The difference between young Hibari and adult Hibari is an interesting one, to me. They’re both sublimely confident of winning, both prickly and short-tempered around most people, but adult Hibari seems to be somewhat calmer and more balanced.
Now it’s not difficult to get more balanced than young Hibari, because he strikes me very much as the shounen trope of the crazy-strong character. They’re all over the place. They’re the one who’s never been beaten, who never holds back, who loves to go all out with no holds barred and is a little insane with it. The classic method of dealing with this character is to have the hero defeat them, after which they get a lot saner (PoT’s Akutsu, RK’s Soujirou), or, sometimes, to just leave them as the crazy, ambiguous, dangerous one who’s never been beaten (HxH’s Hisoka).
My own framing of that particular dynamic is that the crazy-strong characters are as if running, down a hill. They’re full tilt and flat out, and they’re a breath away from falling, and nothing can stop it–and they know it. That’s what makes them crazy, that edge of almost-disaster, that lack of balance. When they find an equal opponent, then they have someone to lean on, someone who can push back; that way they can still go all out and not be in danger of falling over from lack of resistance. Having someone capable of standing against them balances them.
And I suspect this is, indeed, what happens to Hibari. The part that interests me is that he doesn’t quite follow the classic curve. We never see him being defeated by anyone except Mukuro, and that does not, of course, do anything to make him less volatile. It does, however, seem to focus him, witness the way Reborn uses the possibility of a rematch to lure Hibari into the family properly.
Immediately after that is the event that I think points toward another part of this equation. Yamamoto tries to talk Hibari down, as he is wont to do, and, when that fails, actually stops him. On the one hand is the physical move, which impresses pretty much everyone, and on the other is the psychological move; Yamamoto claims Squalo as his opponent, owning to an actual will to fight and win (to carnivore-hood, as it were). That, I suspect, fixes Hibari’s attention just as much as the way Yamamoto caught his strike.
This, incidentally, is one reason I think that Hibari’s character really changes between the first story and the second.
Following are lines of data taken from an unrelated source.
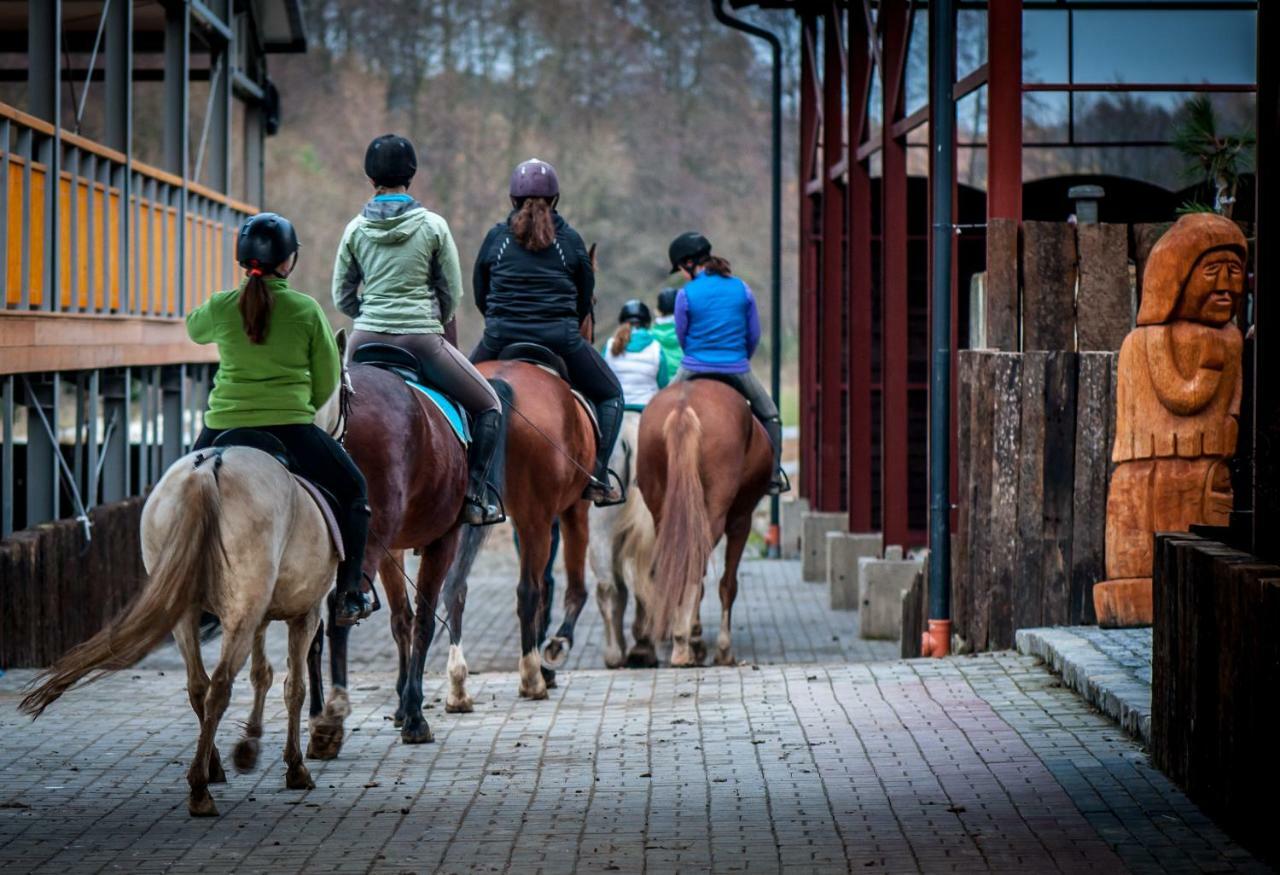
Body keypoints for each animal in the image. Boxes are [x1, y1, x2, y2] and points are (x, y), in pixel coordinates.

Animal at [22, 332, 350, 813]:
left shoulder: (261, 613)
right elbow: (294, 686)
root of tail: (210, 466)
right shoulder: (304, 613)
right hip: (241, 611)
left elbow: (262, 674)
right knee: (218, 686)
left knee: (199, 685)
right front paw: (292, 767)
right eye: (347, 390)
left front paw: (250, 744)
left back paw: (210, 768)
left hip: (187, 610)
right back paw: (200, 788)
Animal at [305, 363, 481, 752]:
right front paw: (413, 715)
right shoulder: (443, 540)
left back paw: (317, 717)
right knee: (340, 608)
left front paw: (402, 706)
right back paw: (332, 721)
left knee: (313, 624)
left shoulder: (393, 548)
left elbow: (402, 619)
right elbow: (424, 621)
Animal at [637, 378, 768, 665]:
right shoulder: (742, 520)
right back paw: (683, 644)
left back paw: (681, 640)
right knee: (695, 565)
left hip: (662, 513)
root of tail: (683, 406)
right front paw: (722, 649)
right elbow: (727, 585)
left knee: (676, 565)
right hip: (715, 514)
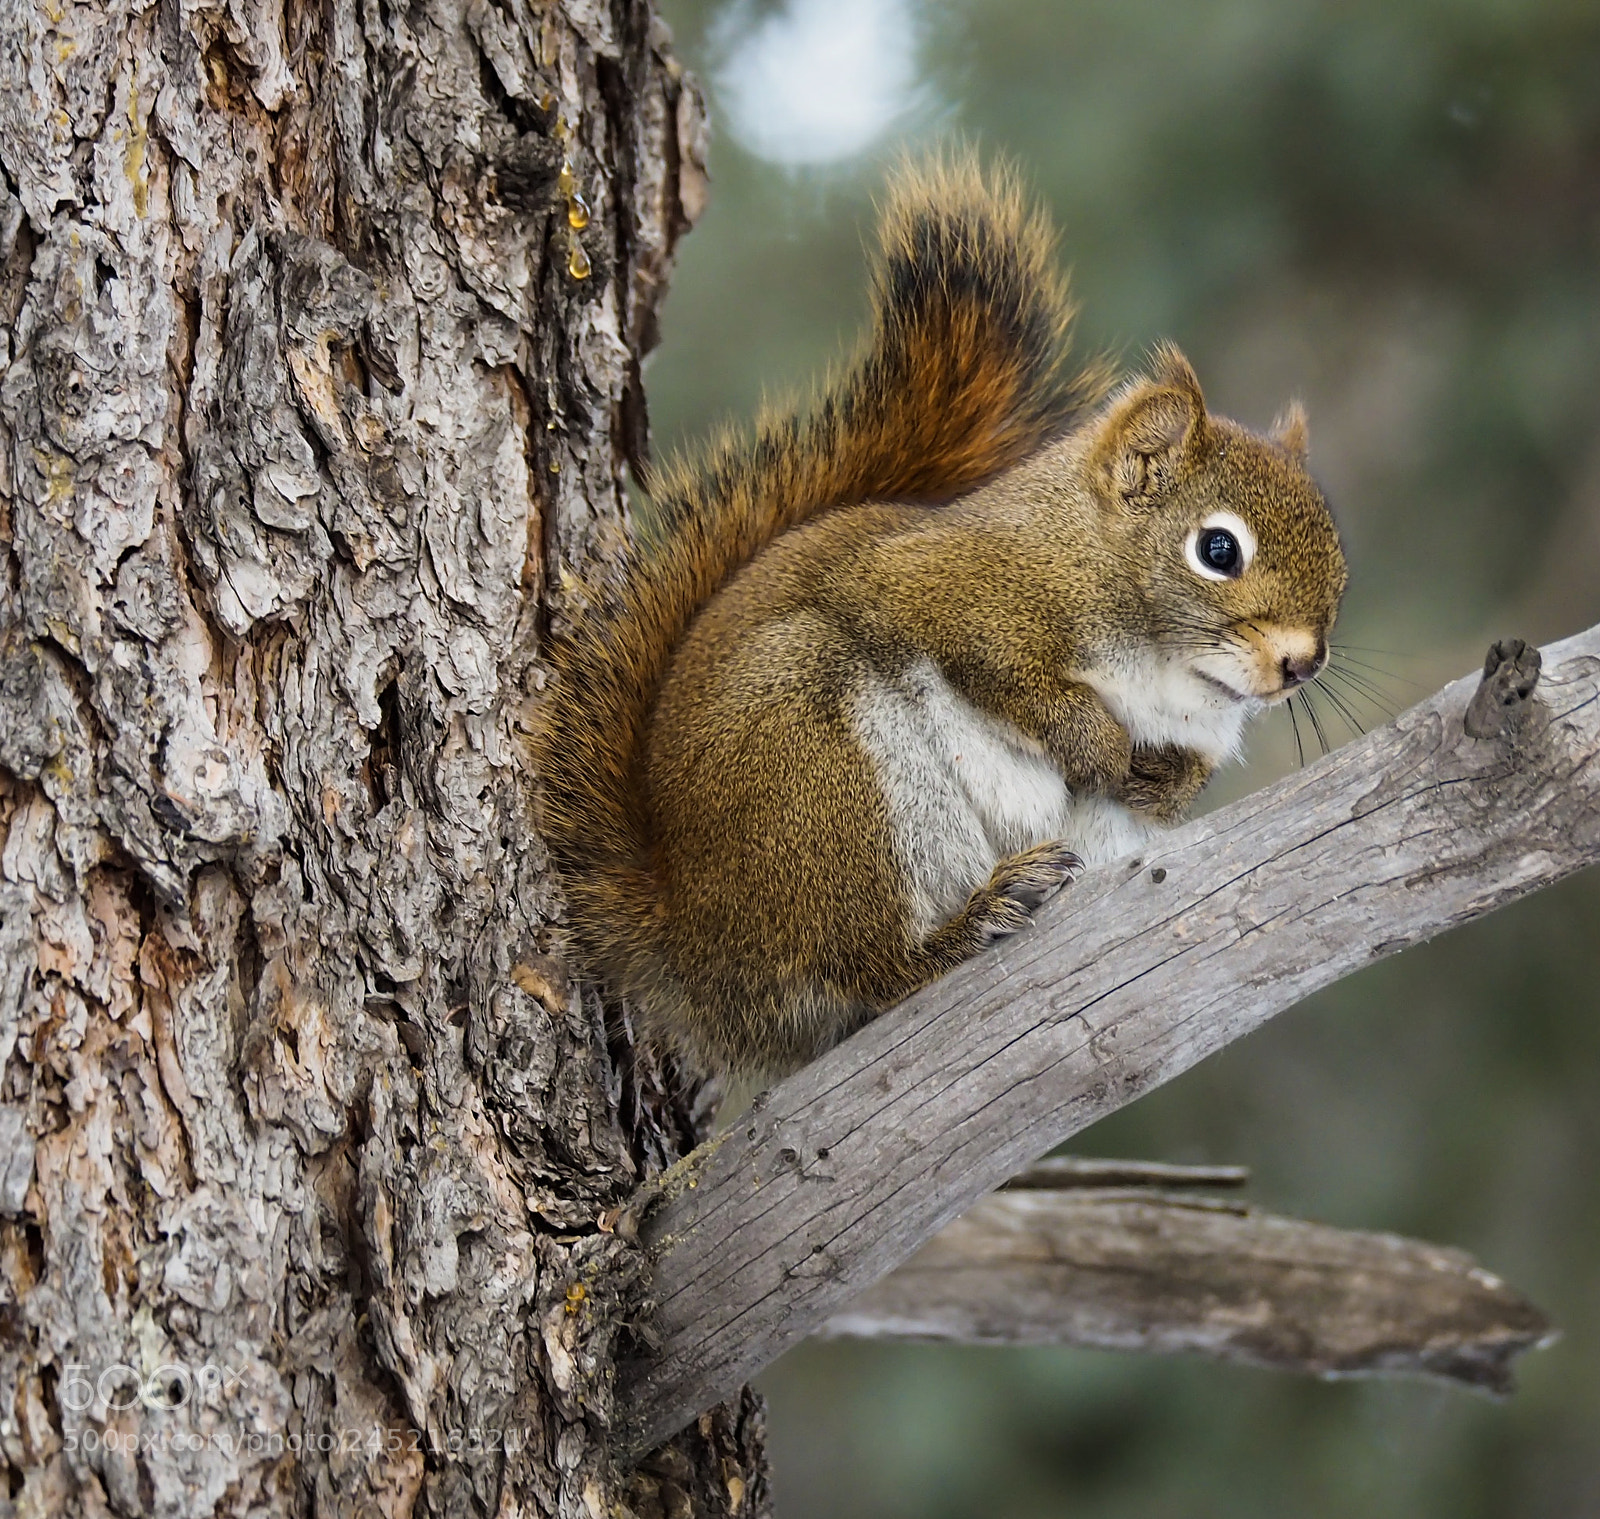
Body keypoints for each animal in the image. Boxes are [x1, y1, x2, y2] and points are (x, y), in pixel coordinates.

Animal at [533, 156, 1347, 1081]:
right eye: (1218, 548)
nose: (1304, 663)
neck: (1168, 672)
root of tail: (697, 946)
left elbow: (1176, 784)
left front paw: (1160, 777)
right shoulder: (944, 587)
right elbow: (1011, 676)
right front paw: (1096, 744)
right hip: (815, 775)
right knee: (871, 966)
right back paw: (965, 926)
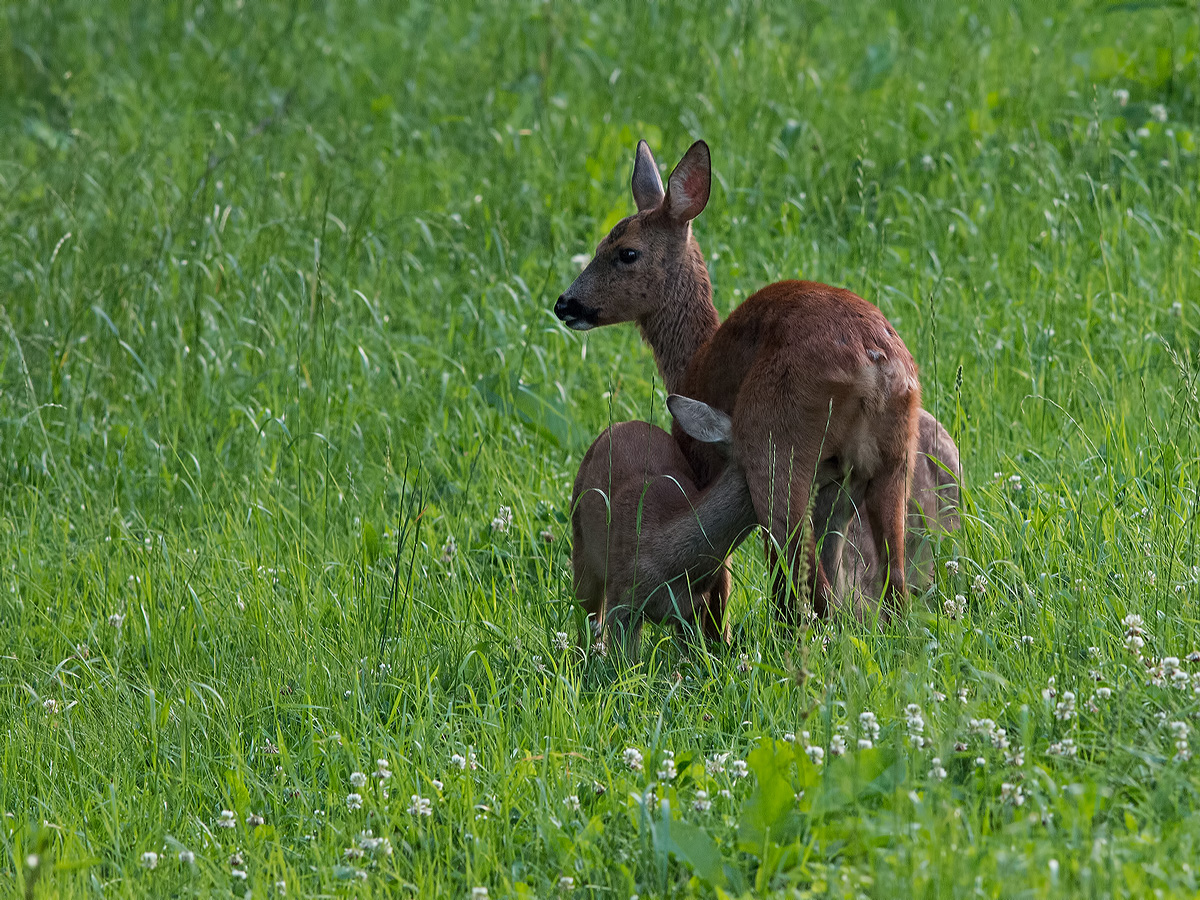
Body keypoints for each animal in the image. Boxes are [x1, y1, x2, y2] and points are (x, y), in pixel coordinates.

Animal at [556, 141, 921, 628]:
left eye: (626, 252)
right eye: (598, 245)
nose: (565, 303)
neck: (691, 362)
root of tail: (873, 360)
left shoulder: (704, 461)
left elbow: (722, 577)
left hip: (777, 449)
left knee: (807, 580)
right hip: (894, 458)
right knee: (894, 583)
There is a rather similar moment during the scrap for the sakura-viewing spot, in which Yamamoto interferes and catches Hibari’s strike. At that time, Hibari does not focus on him; indeed, he seems put out, perhaps even petulant. The difference in response on those two occasions is notable. Similarly, in the Mukuro arc, when Gokudera busts Hibari out, Hibari (of course) says he could have done it himself, but he then asks if he can/should get rid of Mukuro’s two henchmen. It’s remarkably polite, in comparison to Hibari pre-60, and indicates at least some awareness of obligation. Arrogantly, to be sure. He even hauls Gokudera up the stairs with him, something that the young Hibari does again when he comes forward in time, once again to discharge the obligation of having been helped out. This suggests that he does acknowledge having been helped, which is very much not the same character we are shown in pre-60.
At any rate, I suspect it’s these two things together, falling invisibly in the ten year gap, that calm Hibari: being able to fight again with Mukuro, apparently his eternal opponent given what he says in the future about honing himself against illusionists, and having Yamamoto around, as irregularly intense as he is, to fight with as a friend and probably to puzzle over as a hobby given how often Yamamoto acts in ways Hibari classifies as herbivorous.
Of course, there’s a third element in here: Dino. I also find it very interesting that we barely see the fights/training between Dino and Hibari at all, even though Dino apparently persuades Hibari to not only keep training but to do it away from Hibari’s precious school. However Dino does it, and we don’t get to find that out, this may form the necessary bridge between the loss to Mukuro, which is both tempering and inflaming, and the theoretical sparring with Yamamoto, who I speculate both interests and frustrates Hibari because Yamamoto exists outside the rules of Hibari’s worldview (more on that later). Between these three points, and taking into account my theory that Hibari transfers his love for the institution of the school to the institution of the family, we have a possible explanation for future Hibari, who is calmer and capable of cooperation–possibly even with Mukuro, witness Mukuro’s routing of information to Hibari.
Alternatively, of course, we could put it all down to Tsuna’s powers of redemption as the pure-hearted hero, but those haven’t been leaned on hard enough for me to call that the only reason.